In this case, General Mattis was right. I had over 20 years of goo to remove and replace.
Lies
I cannot say I ever came right out and lied to anyone about how well I shot. Compared to what I saw going on around me, I was not all that bad. I never shot a deer at 10 yards and claimed it was at 100 yards. Actually shooting a deer at 10 yards is nearly as much of a feat with a rifle as it is with a bow. Close is close. The lying came more from the inside. I told myself that I was prepared for whatever came my way. I told myself I was ready for season. I just knew I was going to have a steady aim when the time came. There was a part of me that knew that was wrong, but I also told myself that this was part of deer hunting. In my experience it was.
Ignorance
When I started shooting, I never paid much attention to how many grains. A bullet was a bullet. Cheap was cheap. As long as what was stamped on the box matched what was stamped on the barrel I was good to go.
When it came to scopes, I really had no clue. I knew you tried to match where the crosshairs were with where the bullet hit. That was what you got the guy to do at the store when you had it bore-sighted. After that? I was in the dark. In a lot of ways, the technology helped to enforce this ignorance. Once you have a vague idea where the rifle shoots in relation to the crosshairs, you can diddle with the adjustments until they line up. A properly bore-sighted rifle will put you on a deer well out to 50 yards. All that guff I read in magazines seemed like so much fluff for so many years. The way I figured it, if I need to shoot a deer at 25 yards, I should set my scope to zero at 25 yards. Right? I should practice at 25 yards. Right?
Fantasy
I walked around for about 25 years really believing, or at least telling myself that I believed. About 2004, I was coming out from an afternoon hunt on the farm when I saw a heard of doe way over on the side of the next ridge at least 400 yards away. I decided to experiment. I knew I was not going to hit anything. I just wanted to see what would happen. I braced my rifle on a large tree and let fly. I was aiming for the center of one large doe’s chest. I saw a round land in the hillside a good 7 feet below her hooves.

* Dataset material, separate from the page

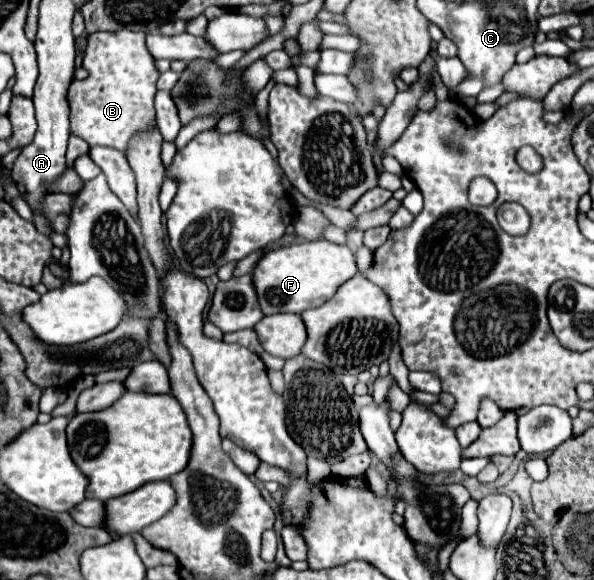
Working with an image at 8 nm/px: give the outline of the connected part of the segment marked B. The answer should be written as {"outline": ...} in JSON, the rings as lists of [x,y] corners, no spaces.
{"outline":[[[119,30],[119,32],[89,34],[83,68],[87,70],[87,78],[73,80],[67,94],[67,100],[71,106],[71,134],[83,138],[89,146],[111,146],[123,152],[127,148],[129,138],[135,132],[143,130],[147,124],[153,124],[155,120],[153,96],[157,92],[155,82],[159,78],[159,72],[153,64],[153,56],[145,48],[145,32]]]}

After 4 rounds the herd decided I might be a threat and ran off. That was the first time Reality really met my dreams.
It was shortly after this that my first experiment with building a meatpole began to rot and I built a new one out of properly treated wood and used the remains of the old meatpole for a 100-yard target stand. Before then, I used milk jugs and cardboard boxes. Now I stapled paper targets to corrugated cardboard. All of a sudden I started to see how fantastic my assessment of my aim really was.
Self-Delusion
Over the years, a fellow builds up his own self-image. I never put much stock in my ability to shoot straight, so it was not like I had any real stake in it. I went past 2008 without ever really testing my skills out on a deer at any greater distance than 80 yards. It was about then that I got the idea for a luxury box blind between two long, thin pastures. The idea for Midway was born, but there was a problem. I could not shoot that far. Well, I could– just not very well.
This is when it all started to all come crashing in. I needed to up my game. Again, the technology kind of supports the self-delusion. If you are good enough to hit 50 yards, you can stretch it usually to 100 yards. If you can hit a pie plate at 100 yards, you can probably hit it at 150 yards. To the back treeline of Midway going either way was about 200 yards.
It was not until fairly late, I would say in the last decade or so, that I really set about improving my accuracy. I got serious about it. I started asking stupid questions. I started being honest with myself about what I was doing, and I stopped making ignorant assumptions. The rest of this series will focus on what I have done to improve my rifle accuracy, particularly concerning deer hunting.